Despite the absence of any expressed dissatisfaction by St. Thomas, Wilson says he saw the writing on the wall months before his firm was terminated. Wilson, now with The Buntin Group, says he saw a copy of the six-figure marketing consulting proposal submitted by Image III in December 2000.
As for his firm, Endres & Wilson could not withstand the loss of the five-year-old account, scaled back its twelve-person staff and ultimately dissolved the partnership.
Bobby Frank, a partner with local ad firm Frank Best International, describes the turn of events as “disappointing.” While he confesses that his agency certainly would have enjoyed the opportunity to compete for the St. Thomas account had it been put up for review, he finds it unsettling that Endres & Wilson was fired after producing good work. Frank credits Endres & Wilson’s award-winning work on behalf of St. Thomas for “raising the level” of hospital advertising locally and creating the level of competition that exists in the marketplace today. Others in the industry concur. “[Endres & Wilson] was out there with a bold and different creative body of work for St. Thomas. It certainly made a big statement,” says Lewis Advertising’s Steve Dennison.
White laments that some would lay the demise of Endres & Wilson at her feet. She says Beeman selected her agency in part because he was looking for an agency experienced in working with health care systems instead of only single hospitals. Her agency possessed that experience, having recently lost HCA’s TriStar account, after a ten-year run, to The Buntin Group—an event that left her agency vulnerable but available for new local hospital business. White adds Beeman’s under-the-radar agency switch was necessary because St. Thomas had not yet revealed plans to merge with Baptist, and any public move might have tipped its hand.

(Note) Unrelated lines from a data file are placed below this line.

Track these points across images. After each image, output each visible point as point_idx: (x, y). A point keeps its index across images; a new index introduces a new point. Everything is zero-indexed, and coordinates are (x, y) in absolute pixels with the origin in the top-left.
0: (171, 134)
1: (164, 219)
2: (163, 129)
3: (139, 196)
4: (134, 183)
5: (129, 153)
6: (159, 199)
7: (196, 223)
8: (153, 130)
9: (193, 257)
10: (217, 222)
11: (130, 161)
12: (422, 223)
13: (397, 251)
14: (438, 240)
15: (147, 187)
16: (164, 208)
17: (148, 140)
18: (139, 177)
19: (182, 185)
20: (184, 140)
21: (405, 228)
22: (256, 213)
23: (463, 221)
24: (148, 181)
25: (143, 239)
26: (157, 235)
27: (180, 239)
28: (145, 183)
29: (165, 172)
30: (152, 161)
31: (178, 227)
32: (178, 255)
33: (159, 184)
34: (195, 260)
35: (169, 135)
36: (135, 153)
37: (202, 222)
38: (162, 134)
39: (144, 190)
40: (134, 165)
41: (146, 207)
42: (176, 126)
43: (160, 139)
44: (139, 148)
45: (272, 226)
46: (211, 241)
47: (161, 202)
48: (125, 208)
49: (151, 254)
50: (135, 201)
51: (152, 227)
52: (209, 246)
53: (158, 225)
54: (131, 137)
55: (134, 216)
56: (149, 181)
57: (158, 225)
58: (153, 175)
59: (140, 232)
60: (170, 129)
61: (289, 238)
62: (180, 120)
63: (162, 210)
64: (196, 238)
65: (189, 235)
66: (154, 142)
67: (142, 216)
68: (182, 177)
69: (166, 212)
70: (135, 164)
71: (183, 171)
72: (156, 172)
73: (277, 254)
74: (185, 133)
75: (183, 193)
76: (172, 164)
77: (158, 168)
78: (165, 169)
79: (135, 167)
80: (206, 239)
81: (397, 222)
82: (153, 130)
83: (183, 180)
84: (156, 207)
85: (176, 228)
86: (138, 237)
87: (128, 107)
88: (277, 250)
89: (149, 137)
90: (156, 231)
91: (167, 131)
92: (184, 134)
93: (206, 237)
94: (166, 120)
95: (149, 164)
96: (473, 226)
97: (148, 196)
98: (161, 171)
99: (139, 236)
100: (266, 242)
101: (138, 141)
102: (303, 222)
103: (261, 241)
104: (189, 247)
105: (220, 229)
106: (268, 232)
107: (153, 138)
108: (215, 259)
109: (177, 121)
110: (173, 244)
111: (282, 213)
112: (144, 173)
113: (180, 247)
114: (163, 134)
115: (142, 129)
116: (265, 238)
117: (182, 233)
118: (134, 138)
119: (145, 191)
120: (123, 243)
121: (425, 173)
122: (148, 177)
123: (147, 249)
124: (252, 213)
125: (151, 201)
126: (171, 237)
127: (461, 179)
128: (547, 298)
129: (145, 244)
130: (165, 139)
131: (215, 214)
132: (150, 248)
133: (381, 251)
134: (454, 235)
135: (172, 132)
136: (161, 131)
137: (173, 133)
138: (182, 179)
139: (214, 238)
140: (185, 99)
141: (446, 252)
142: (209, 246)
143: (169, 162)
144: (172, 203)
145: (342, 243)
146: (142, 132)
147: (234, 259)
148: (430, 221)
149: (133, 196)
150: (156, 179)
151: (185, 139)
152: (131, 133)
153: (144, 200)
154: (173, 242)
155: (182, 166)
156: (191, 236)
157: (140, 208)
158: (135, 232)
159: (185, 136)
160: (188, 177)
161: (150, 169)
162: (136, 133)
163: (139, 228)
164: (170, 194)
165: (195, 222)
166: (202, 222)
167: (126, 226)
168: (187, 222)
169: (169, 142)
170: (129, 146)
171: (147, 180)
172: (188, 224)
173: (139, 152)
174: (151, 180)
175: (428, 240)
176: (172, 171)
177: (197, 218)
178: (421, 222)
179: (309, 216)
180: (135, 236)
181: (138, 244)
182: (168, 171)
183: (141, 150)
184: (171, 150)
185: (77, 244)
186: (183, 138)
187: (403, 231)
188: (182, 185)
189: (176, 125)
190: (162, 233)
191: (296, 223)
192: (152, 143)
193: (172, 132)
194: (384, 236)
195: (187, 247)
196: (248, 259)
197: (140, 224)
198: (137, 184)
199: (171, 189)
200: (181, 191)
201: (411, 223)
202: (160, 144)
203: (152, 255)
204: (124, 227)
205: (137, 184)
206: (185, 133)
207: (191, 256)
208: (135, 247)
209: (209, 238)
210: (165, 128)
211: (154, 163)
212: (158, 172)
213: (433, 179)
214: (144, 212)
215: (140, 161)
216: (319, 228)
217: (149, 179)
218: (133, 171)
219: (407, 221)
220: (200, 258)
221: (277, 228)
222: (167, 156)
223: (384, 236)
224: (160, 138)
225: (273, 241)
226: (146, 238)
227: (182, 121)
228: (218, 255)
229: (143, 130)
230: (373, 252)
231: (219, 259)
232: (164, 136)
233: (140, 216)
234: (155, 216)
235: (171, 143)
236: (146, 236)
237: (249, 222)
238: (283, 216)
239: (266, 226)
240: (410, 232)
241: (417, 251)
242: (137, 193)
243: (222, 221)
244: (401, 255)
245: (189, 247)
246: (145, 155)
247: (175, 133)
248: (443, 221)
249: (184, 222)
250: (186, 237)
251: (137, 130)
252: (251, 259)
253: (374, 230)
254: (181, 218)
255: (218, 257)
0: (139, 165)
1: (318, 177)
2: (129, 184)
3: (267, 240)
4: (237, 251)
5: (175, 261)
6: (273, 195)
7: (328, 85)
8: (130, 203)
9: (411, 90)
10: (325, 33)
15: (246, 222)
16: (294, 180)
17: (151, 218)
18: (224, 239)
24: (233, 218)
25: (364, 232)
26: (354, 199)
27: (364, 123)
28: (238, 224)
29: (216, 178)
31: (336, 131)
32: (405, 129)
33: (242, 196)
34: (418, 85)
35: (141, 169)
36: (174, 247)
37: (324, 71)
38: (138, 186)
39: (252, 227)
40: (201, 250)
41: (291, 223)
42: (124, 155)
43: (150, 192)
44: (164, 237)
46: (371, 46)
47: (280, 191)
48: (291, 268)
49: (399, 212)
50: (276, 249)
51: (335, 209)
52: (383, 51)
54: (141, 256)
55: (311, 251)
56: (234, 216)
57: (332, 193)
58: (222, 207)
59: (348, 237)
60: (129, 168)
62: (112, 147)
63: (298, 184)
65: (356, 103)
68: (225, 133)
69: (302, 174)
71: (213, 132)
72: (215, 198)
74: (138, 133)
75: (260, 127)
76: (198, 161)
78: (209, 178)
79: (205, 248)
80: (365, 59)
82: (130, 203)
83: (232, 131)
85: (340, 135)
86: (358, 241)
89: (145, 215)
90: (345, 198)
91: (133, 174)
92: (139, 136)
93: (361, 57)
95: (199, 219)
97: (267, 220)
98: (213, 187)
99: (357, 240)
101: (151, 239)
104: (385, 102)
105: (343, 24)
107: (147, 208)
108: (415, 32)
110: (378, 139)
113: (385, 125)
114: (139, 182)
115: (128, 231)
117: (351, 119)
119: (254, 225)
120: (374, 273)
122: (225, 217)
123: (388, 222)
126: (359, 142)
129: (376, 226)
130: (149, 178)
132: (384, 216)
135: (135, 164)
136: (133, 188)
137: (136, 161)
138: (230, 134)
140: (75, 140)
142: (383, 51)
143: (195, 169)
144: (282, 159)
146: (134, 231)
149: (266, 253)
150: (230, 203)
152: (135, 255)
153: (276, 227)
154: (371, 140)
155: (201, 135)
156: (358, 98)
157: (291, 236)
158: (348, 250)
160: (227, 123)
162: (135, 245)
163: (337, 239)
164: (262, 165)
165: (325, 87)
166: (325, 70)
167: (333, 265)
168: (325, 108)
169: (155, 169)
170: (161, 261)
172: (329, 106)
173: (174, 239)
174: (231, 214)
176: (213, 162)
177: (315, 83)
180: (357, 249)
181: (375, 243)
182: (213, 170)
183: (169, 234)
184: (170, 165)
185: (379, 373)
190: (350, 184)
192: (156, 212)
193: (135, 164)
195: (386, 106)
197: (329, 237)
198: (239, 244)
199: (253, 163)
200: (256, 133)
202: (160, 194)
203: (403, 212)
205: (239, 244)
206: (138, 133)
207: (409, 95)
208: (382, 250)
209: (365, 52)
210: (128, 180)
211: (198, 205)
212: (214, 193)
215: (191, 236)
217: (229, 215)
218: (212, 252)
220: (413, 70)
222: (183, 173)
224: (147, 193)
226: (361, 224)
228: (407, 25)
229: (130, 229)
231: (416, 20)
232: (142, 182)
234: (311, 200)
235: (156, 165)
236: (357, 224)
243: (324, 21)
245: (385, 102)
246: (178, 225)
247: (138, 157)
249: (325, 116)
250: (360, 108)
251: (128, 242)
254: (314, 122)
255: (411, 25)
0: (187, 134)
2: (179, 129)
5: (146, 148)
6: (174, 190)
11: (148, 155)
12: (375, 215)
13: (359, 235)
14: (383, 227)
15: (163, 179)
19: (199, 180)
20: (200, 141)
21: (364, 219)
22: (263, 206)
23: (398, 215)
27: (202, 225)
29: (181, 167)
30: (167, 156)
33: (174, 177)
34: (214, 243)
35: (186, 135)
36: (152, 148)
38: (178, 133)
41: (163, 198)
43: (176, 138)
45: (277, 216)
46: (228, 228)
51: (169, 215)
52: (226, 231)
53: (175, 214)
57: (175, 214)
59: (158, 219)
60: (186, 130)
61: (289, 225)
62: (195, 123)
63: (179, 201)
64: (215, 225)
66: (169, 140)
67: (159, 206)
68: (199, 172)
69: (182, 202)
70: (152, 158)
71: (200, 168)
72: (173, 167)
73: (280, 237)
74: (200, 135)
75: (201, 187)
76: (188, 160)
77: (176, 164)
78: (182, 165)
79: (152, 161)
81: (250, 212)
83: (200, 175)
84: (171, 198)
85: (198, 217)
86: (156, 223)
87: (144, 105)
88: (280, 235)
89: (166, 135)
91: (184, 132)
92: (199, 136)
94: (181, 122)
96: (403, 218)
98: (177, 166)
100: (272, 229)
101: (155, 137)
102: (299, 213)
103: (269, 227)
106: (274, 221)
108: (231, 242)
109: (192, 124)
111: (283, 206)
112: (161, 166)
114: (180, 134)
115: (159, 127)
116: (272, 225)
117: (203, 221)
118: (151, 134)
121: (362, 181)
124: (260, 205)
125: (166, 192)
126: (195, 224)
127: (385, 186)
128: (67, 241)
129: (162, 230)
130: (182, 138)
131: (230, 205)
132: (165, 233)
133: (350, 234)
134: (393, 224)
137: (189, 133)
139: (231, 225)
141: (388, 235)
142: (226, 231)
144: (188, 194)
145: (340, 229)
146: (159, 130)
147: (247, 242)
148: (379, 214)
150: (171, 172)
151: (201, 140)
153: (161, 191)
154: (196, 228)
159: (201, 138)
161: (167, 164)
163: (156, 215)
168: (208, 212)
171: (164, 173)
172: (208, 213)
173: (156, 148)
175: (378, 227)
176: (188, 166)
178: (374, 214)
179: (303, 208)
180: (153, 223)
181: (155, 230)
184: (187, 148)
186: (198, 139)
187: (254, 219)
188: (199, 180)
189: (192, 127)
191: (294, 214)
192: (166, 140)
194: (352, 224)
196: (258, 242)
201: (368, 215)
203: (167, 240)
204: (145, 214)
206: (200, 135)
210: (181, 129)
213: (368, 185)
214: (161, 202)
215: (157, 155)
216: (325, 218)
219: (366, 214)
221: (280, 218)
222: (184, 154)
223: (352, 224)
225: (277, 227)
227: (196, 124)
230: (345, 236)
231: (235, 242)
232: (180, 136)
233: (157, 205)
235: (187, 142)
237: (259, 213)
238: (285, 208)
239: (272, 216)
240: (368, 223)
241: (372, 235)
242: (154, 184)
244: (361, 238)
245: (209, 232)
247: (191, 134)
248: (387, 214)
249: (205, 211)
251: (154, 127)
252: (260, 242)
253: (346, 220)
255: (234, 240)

For their part, some at St. Thomas dismiss all the backbiting as so much “sour grapes” by those who lost or coveted the system’s business. To be sure, some bad air does linger because of Image III’s back-door entry at St. Thomas. But sour grapes do not dispel the suspicions of impropriety that shroud White’s dual role with Nashville’s second largest health system. Such suspicions are best countered by a sound system of checks and balances that can withstand scrutiny and does not rely on the judgment of any one person.
Ultimately, though there are measures in place that ostensibly help ensure that St. Thomas gets its money’s worth and that Image III does not profit excessively from the account, a good deal rides on White’s integrity. Prices set by her agency must be fair market value. To the extent that she influences the communications expenditures approved by CFO Venuto, St. Thomas must trust that she won’t steer an inappropriate volume of business towards Image III. For fiscal year 2002, the system’s first full year in business after the Baptist acquisition, White notes that Venuto and the communications council have mandated a 20% reduction in overall budget. She says she is hell-bent on making that happen. Image III’s media-buying team “has been negotiating [ad rates] like crazy,” she says. “We are being good stewards in the greatest sense of the word.”
As for her titled position and expanded role with St. Thomas, White says little has changed other than the fact that the relationship has generated “much more attention” than they care to deal with. “We’ve all been under scrutiny, and we all just want to get to work.”